他顿了顿,看着远处升起的太阳,又说:“不过也好,这些孩子,能活着回去,比什么都强。”
就在这时,东边的地平线上,太阳跳了出来。
先是天边那一线灰色变成了橘红色,然后橘红色越来越亮,像是有人在天地交界处点了一把火。火势蔓延开来,把云层烧出一个窟窿,窟窿里露出刺眼的金光。然后太阳的边缘冒了出来,先是一条弧线,然后半圆,然后整个圆圆的、红彤彤的太阳跳了出来。光洒在雪地上,雪地变成了金色。光洒在战壕里,战壕里的冻土变成了金色。光洒在人们脸上,把那些疲惫的、脏污的、布满血痕的脸照得暖洋洋的。
金色的阳光洒在战场上,洒在满地的鲜血和尸体上,洒在学生们年轻的脸上。
楚中天站在一条壕沟边上,看着退去的板垣征四郎。他手里两把砍刀卷刃卷到跟破锯条一样,刃口上全是崩口,刀背上沾着已经发黑的血迹,缠刀的布条被血浸透了,硬得像铁皮。他把刀举起来看了一眼,然后当啷一声扔在地上。刀砸在冻土上,弹了一下,又落下去,静静地躺在雪地里,上面还残留着硝烟的味道。
他掏出一根烟点上,火柴划了两下才划着,火苗被风吹得直晃,他用双手拢着,凑到烟头边上,吸了两口,烟着了。他深深吸了一口,烟雾从鼻孔里喷出来,在晨光里翻卷上升。他对身后的拴住悠悠道:“撤吧!让重炮轰上几轮!送送板垣……”他说“送送”的时候,语气很轻,像是在说一件很平常的事,像是送一个远行的人。
苏美洋的阵地上,突然响起了连绵的炮声。不是齐射,是零星的、断断续续的炮声。一门炮响了,隔几秒另一门炮响了,再隔几秒又一门炮响了。炮弹砸向空荡荡的壕沟,炸起一团团黑烟,冻土被掀起来又落下去,落在地上哗啦啦地响。有的炮弹落在一个弹坑里,把刚填进去的雪又炸飞了,露出底下焦黑的土。有的炮弹落在一段空无一人的战壕里,把沙袋炸飞了,沙袋里的土撒了一地。

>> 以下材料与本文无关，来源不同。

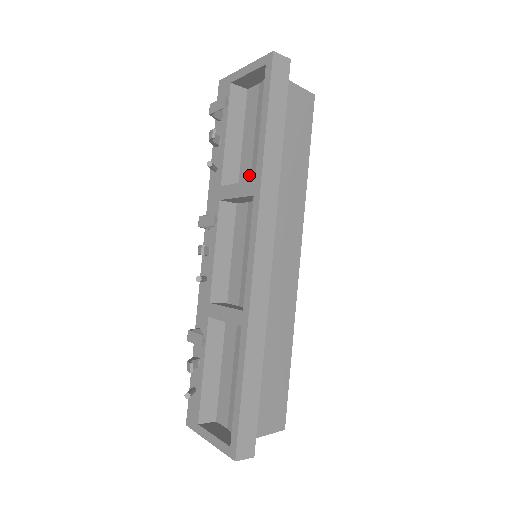
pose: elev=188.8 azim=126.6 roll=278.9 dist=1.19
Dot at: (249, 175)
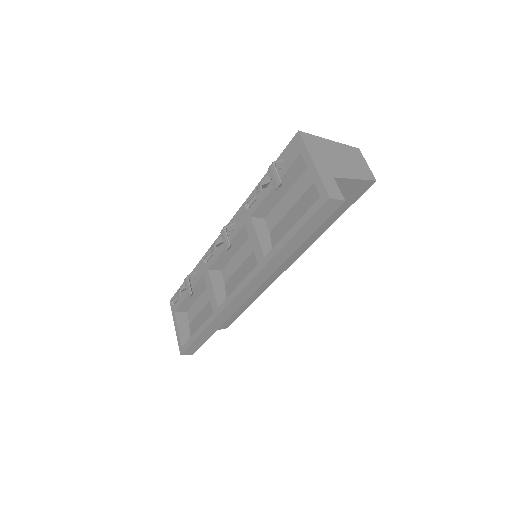
Dot at: (274, 224)
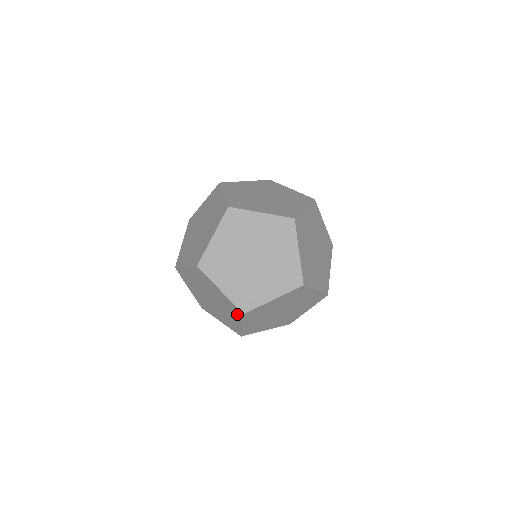
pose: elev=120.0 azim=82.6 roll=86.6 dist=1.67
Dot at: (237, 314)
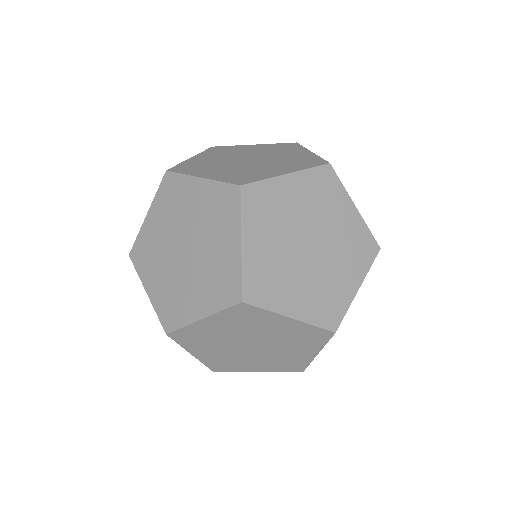
Dot at: (316, 340)
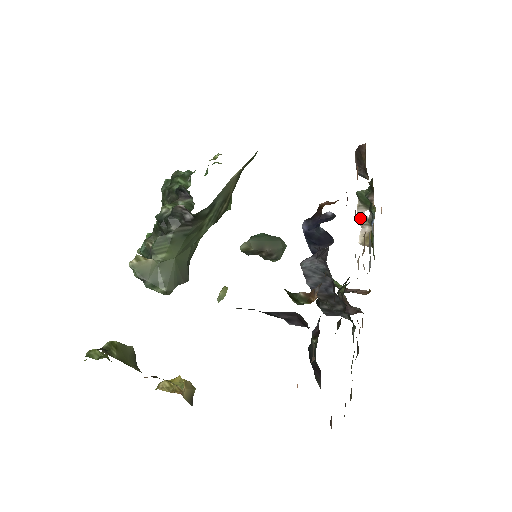
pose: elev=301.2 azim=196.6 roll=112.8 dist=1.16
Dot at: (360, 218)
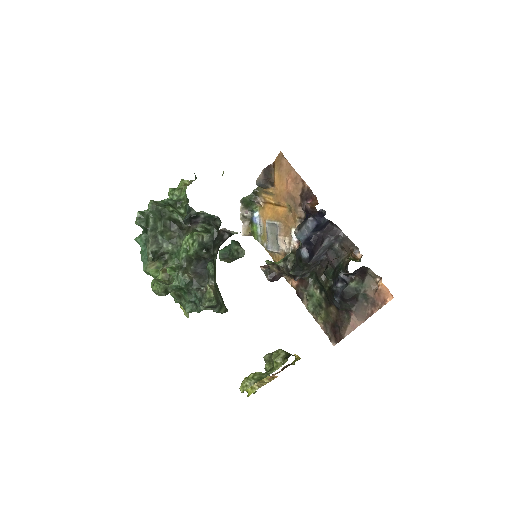
Dot at: (243, 217)
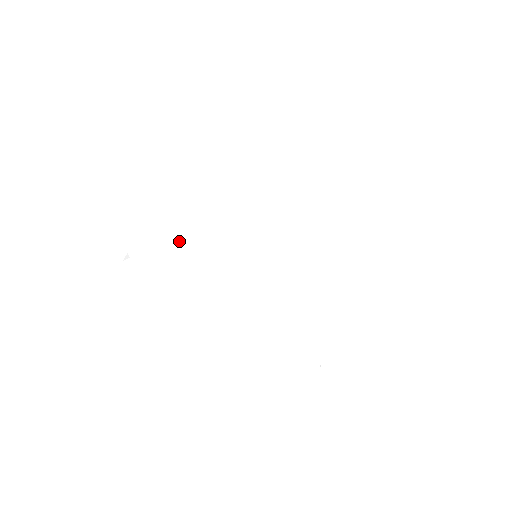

目的不是杀伤,是清场。防止有人在堑壕里藏匿,防止有人留下来打冷枪,防止有人不愿意撤退、准备在壕沟里跟苏美洋同归于尽。这种事儿不是没发生过,日军里有的是狂热的疯子,他们会趴在尸体堆里装死,等苏美洋的人上来打扫战场的时候突然拉响手榴弹。
一声,两声,三声……炮声在空旷的平原上回荡,一下一下,像是在数着什么。
又像是庆祝即将到来的新年···
队伍回城之后,本来是该回营的。但楚中天觉得大过年的,就跟郭松龄提议说让大家先去洗个澡睡一觉,三天后再归队报道。他说这话的时候脸上还带着没擦干净的血迹,手里夹着烟,语气像在说一件很平常的事。
郭松龄看着人人带伤的部队,答应了。他的目光从那些缠着绷带的头上、拄着拐杖的腿上、用布条吊着的胳膊上扫过,嘴唇抿了抿,点了点头。
吴老龙的澡堂子人满为患。门口排着队,从前厅一直排到巷子里,有人靠在墙上闭着眼,有人蹲在地上抽烟,有人跟前后的人有一搭没一搭地聊着。澡堂里面的水声哗哗的,雾气从门缝里往外冒,带着肥皂和热水的气味。
一天之内换水六遍。每换一遍水,水都是红的。第一遍最红,浓得像墨汁,顺着排水沟流出去,把澡堂后面那条沟渠都染成了暗红色。第二遍淡一些,第三遍更淡,到了第四遍才能看见水底的白瓷。第六遍的时候,水清了。但排水沟里的红印子,冲了好几天才冲干净。
地面刷了多少遍已经数不清了。刷地的师傅蹲在地上,拿刷子蘸着碱水使劲刷,刷完一遍冲水,冲完水再看,砖缝里还是有暗红色的东西渗出来。碱水刺鼻,熏得人眼睛疼,但没人抱怨。刷地的师傅们一句话没说,只是闷头刷,刷了一遍又一遍。